Answers
Question 1
Since the client has a fluid volume deficit, the nurse anticipates a decrease in which vital
sign when she changes position?
a. Respiratory rate
b. Blood pressure
c. Temperature
d. Pulse rate
Rationale: Fluid volume deficit often causes orthostatic hypotension due to reduced
circulating volume. The body compensates with tachycardia, but blood pressure drops
when changing position, increasing risk of dizziness and falls.
Question 2
Which laboratory finding best confirms fluid volume deficit?
a. Decreased hematocrit
b. Increased urine specific gravity
c. Decreased serum sodium
d. Increased serum potassium
Rationale: With fluid volume deficit, urine becomes concentrated, raising specific
gravity. Hematocrit may also rise due to hemoconcentration, but urine concentration is a
more direct indicator.
Question 3
The nurse notes dry mucous membranes and poor skin turgor. What is the priority
nursing intervention?
a. Encourage oral fluids
b. Administer IV fluids as prescribed
c. Provide mouth care
d. Monitor daily weights
Rationale: Severe dehydration requires rapid restoration of intravascular volume. Oral
fluids may be insufficient or unsafe if the patient is unstable. Daily weights and mouth
care are supportive but not priority.
Question 4
Which electrolyte imbalance is most likely with fluid volume deficit?
a. Hyponatremia
b. Hypernatremia
c. Hypokalemia
d. Hyperkalemia
Rationale: Water loss without proportional sodium loss concentrates serum sodium,
leading to hypernatremia. This can cause neurological symptoms such as confusion
and seizures.
, Question 5
What is the most accurate method to monitor fluid balance in a hospitalized patient?
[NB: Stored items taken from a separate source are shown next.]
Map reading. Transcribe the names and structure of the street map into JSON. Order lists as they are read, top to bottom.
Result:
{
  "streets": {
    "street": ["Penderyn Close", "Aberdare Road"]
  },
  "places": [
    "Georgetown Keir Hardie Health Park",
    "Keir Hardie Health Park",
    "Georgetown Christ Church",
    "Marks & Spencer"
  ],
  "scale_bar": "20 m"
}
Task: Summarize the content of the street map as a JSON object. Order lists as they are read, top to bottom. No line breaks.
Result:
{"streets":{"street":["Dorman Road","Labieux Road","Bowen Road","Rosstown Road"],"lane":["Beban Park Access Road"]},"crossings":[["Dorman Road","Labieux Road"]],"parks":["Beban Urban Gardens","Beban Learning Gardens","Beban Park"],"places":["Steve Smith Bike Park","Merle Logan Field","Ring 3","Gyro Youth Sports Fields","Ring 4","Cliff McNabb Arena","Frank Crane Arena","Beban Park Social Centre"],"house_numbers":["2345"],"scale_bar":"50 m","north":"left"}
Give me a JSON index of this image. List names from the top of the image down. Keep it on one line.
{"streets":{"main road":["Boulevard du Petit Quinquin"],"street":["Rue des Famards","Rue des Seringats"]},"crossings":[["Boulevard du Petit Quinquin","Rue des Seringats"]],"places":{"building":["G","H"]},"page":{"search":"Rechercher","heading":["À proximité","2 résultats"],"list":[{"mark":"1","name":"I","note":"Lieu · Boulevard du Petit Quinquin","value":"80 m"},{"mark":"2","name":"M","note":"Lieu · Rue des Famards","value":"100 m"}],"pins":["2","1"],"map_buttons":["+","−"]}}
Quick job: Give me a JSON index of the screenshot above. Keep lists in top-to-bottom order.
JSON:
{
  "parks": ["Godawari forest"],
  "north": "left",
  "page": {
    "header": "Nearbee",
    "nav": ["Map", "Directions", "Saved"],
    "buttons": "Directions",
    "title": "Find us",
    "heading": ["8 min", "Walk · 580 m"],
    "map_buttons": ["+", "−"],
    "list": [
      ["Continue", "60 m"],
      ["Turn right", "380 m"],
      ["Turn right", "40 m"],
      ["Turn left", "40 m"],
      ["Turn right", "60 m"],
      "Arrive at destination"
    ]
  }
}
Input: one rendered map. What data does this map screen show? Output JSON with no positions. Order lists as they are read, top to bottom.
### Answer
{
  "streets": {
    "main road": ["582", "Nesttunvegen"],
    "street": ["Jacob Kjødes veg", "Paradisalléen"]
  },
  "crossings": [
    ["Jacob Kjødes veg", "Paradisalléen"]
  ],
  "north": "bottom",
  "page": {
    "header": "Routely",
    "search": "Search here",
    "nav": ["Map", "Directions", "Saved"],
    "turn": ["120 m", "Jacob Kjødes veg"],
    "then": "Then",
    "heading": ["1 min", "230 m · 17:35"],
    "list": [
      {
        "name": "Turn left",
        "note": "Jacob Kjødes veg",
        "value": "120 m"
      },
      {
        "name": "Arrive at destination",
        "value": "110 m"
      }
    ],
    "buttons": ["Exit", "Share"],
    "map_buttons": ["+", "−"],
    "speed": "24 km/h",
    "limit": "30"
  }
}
a. Monitor intake and output
b. Assess skin turgor
c. Check daily weights
d. Monitor vital signs
Rationale: Daily weights are the most sensitive indicator of fluid balance, reflecting
subtle changes in body fluid status. Intake/output and vital signs are helpful but less
precise.
Question 6
Which assessment finding indicates improvement in fluid volume status?
a. Decreased urine output
b. Stable blood pressure
c. Dry mucous membranes
d. Tachycardia
Rationale: Restoration of intravascular volume stabilizes blood pressure. Persistent
tachycardia or dry mucous membranes suggest ongoing deficit.
Question 7
The nurse is monitoring IV fluid therapy. Which complication is most concerning?
a. Crackles in lungs
b. Warm IV site
c. Increased urine output
d. Slight edema at ankles
Rationale: Crackles indicate fluid overload and possible pulmonary edema, requiring
immediate intervention.
Question 8
Which lab value best reflects hydration status?
a. Serum creatinine
b. Urine specific gravity
c. Serum calcium
d. Hemoglobin
Rationale: It directly measures urine concentration, reflecting hydration status.
Question 9
Which nursing action prevents complications of orthostatic hypotension?
a. Encourage rapid position changes
b. Assist with slow position changes
c. Restrict oral fluids
d. Increase diuretic therapy
Rationale: Gradual movement reduces risk of dizziness and falls.